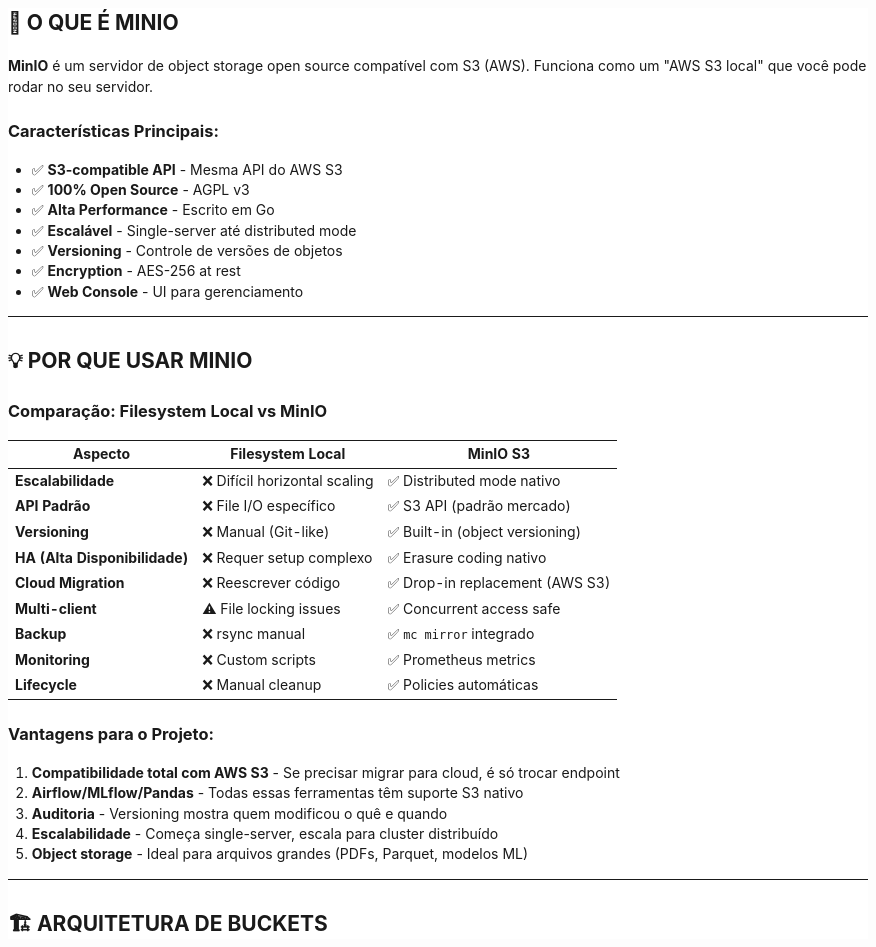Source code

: 
## 🎯 O QUE É MINIO

**MinIO** é um servidor de object storage open source compatível com S3 (AWS). Funciona como um "AWS S3 local" que você pode rodar no seu servidor.

### Características Principais:
- ✅ **S3-compatible API** - Mesma API do AWS S3
- ✅ **100% Open Source** - AGPL v3
- ✅ **Alta Performance** - Escrito em Go
- ✅ **Escalável** - Single-server até distributed mode
- ✅ **Versioning** - Controle de versões de objetos
- ✅ **Encryption** - AES-256 at rest
- ✅ **Web Console** - UI para gerenciamento

---

## 💡 POR QUE USAR MINIO

### Comparação: Filesystem Local vs MinIO

| Aspecto | Filesystem Local | MinIO S3 |
|---------|------------------|----------|
| **Escalabilidade** | ❌ Difícil horizontal scaling | ✅ Distributed mode nativo |
| **API Padrão** | ❌ File I/O específico | ✅ S3 API (padrão mercado) |
| **Versioning** | ❌ Manual (Git-like) | ✅ Built-in (object versioning) |
| **HA (Alta Disponibilidade)** | ❌ Requer setup complexo | ✅ Erasure coding nativo |
| **Cloud Migration** | ❌ Reescrever código | ✅ Drop-in replacement (AWS S3) |
| **Multi-client** | ⚠️ File locking issues | ✅ Concurrent access safe |
| **Backup** | ❌ rsync manual | ✅ `mc mirror` integrado |
| **Monitoring** | ❌ Custom scripts | ✅ Prometheus metrics |
| **Lifecycle** | ❌ Manual cleanup | ✅ Policies automáticas |

### Vantagens para o Projeto:
1. **Compatibilidade total com AWS S3** - Se precisar migrar para cloud, é só trocar endpoint
2. **Airflow/MLflow/Pandas** - Todas essas ferramentas têm suporte S3 nativo
3. **Auditoria** - Versioning mostra quem modificou o quê e quando
4. **Escalabilidade** - Começa single-server, escala para cluster distribuído
5. **Object storage** - Ideal para arquivos grandes (PDFs, Parquet, modelos ML)

---

## 🏗️ ARQUITETURA DE BUCKETS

» **Problem**
Copy every line of the records above that contains "Versioning".

» **Exercise solution**
- ✅ **Versioning** - Controle de versões de objetos
| **Versioning** | ❌ Manual (Git-like) | ✅ Built-in (object versioning) |
3. **Auditoria** - Versioning mostra quem modificou o quê e quando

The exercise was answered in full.